What we can learn from Amazon’s success
Amazon has gone from an online book store to a wide-ranging business. Today, it has become an indispensable player in the e-commerce and IT sector. There are several things we can learn from Amazon’s success story.
Today, Amazon is present in so many areas that anyone who doesn’t look closely at it wouldn’t even be able to list at first what the company giant, founded in 1994, is all about. It is an online merchant, a streaming service provider, an e-commerce platform, a cloud service provider at the same time, but there is also a company under its umbrella that deals with the development of robot technology, and Amazon has even moved towards the healthcare and pharmaceutical industries. It’s like a giant octopus with lots of tentacles.
As an e-merchant, we can learn more from the history of the company’s start-up, development, and expansion
The beginnings of Amazon
It practically started out as a garage company: founder Jeff Bezos left his job and set up an online bookstore. The company is named after the world’s highest-flowing river (the Amazon), referring to the return available through online commerce. But the name also has another meaning, as the arrow in the logo points from "A" to "Z", symbolizing that everything is available from them. In any case, the founder wanted to use a name starting with A to put the company at the top of the list.
Amazon is not stuck with books, the range was expanded in 1998 with audiovisual products, CDs, DVDs, software, and more. Meanwhile, they continued to grow, listing in 1997, and in 1999, Time magazine named Bezos Man of the Year.
Amazon’s expansion and development
Even the bursting of the dotcom balloons in 2000 didn’t ruin Amazon (despite feeling crisis in-depth), they launched the Marketplace that year, which initially operated as a kind of online antique store and then a third-party sales outlet. Different companies could sell their products in almost any category.
Notable highlights include the release of Kindle, their self-developed e-book reader, in 2007, for which, of course, they also offered e-books. In 2009, they acquired an online shoe store called Zappos, and in 2010, an e-commerce company called Quidsi, thus expanding their scope of operations. Kiva Systems was acquired in 2012, from which Amazon Robotics has grown to be responsible for Amazon’s manufacturing and logistics innovations. They help solve shipping and warehousing tasks without human labor, and they implement all the technology that uses artificial intelligence to automate certain processes in Amazon’s headquarters and warehouses.
At the same time, the company has expanded into the IT field and is now one of the world’s largest cloud-based hosting providers. In 2015, they acquired a company called Elemental Technologies, which brought video services under AWS.
His new areas of interest are home delivery of fresh produce, as well as the healthcare and pharmaceutical industries.
The secret to Amazon’s success
The key lesson is that the founder did not stick rigidly to his original ideas and did not remain an online bookstore from the beginning until 2021.

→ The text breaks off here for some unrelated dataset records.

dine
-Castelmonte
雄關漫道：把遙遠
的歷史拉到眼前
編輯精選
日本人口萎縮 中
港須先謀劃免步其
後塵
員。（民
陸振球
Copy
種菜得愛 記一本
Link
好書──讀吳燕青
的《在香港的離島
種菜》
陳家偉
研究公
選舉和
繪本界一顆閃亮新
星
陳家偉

Monitoring the market, the economic environment, and customer needs have allowed Amazon to always see where it’s worth appearing, where to expand, what to push or new services that are worth launching, or investing in, how to reach a new customer base, to serve customers efficiently, so that the business model is sustainable in the long run and the operation becomes cost-effective.
Additional lessons include continuous learning, adaptation, trend monitoring, development, automation of as many processes as possible, enhancing the user and customer experience, and continuous transformation.
For webshops, too, this type of strategy, based on real data and new information and incorporating state-of-the-art technologies such as automation, adapted to the economic environment and customer needs, can be the basis for safe operation.